Book Synopsis The First Ethiopians by : Malvern van Wyk Smith
Download or read book The First Ethiopians written by Malvern van Wyk Smith and published by NYU Press. This book was released on 2009-07-01 with total page 594 pages. Available in PDF, EPUB and Kindle. Book excerpt: The First Ethiopians explores the images of Africa and Africans that evolved in ancient Egypt, in classical Greece and imperial Rome, in the early Mediterranean world, and in the early domains of Christianity. Inspired by curiosity regarding the origins of racism in southern Africa, Malvern van Wyk Smith consulted a wide range of sources: from rock art to classical travel writing; from the pre-Dynastic African beginnings of Egyptian and Nubian civilisations to Greek and Roman perceptions of Africa; from Khoisan cultural expressions to early Christian conceptions of Africa and its people as ‘demonic’; from Aristotelian climatology to medieval cartography; and from the geo-linguistic history of Africa to the most recent revelations regarding the genome profile of the continent’s peoples.
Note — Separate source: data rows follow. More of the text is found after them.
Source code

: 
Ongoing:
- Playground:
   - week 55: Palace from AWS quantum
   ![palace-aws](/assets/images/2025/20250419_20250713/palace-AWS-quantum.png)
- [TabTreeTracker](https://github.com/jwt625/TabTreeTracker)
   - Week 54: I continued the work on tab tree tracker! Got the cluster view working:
His research led to a startling proposition: Western racism has its roots in Africa itself, notably in late New Kingdom Egypt, as its ruling elites sought to distance Egyptian civilisation from its African origins. Kushite Nubians, founders of Napata and Meroë who, in the eighth century BCE, furnished the black rulers of the twenty-fifth Dynasty in Egypt, adopted and adapted such Dynastic discriminations in order to differentiate their own ‘superior’ Meroitic civilisation from the world of ‘other Ethiopians’. In due course, archaic Greeks, who began to arrive in the Nile Delta in the seventh century BCE, internalised these distinctions in terms of Homer’s identification of ‘two Ethiopias’, an eastern and a western, to create a racialised (and racist) discourse of ‘worthy’ and ‘savage Ethiopians’. Such conceptions would inspire virtually all subsequent Roman and early medieval thinking about Africa and Africans, and become foundational in European thought. The book concludes with a survey of the special place that Aksumite Ethiopia – later Abyssinia – has held in both European and African conceptual worlds as the site of ‘worthy Ethiopia’, as well as in the wider context of discourses of ethnicity and race.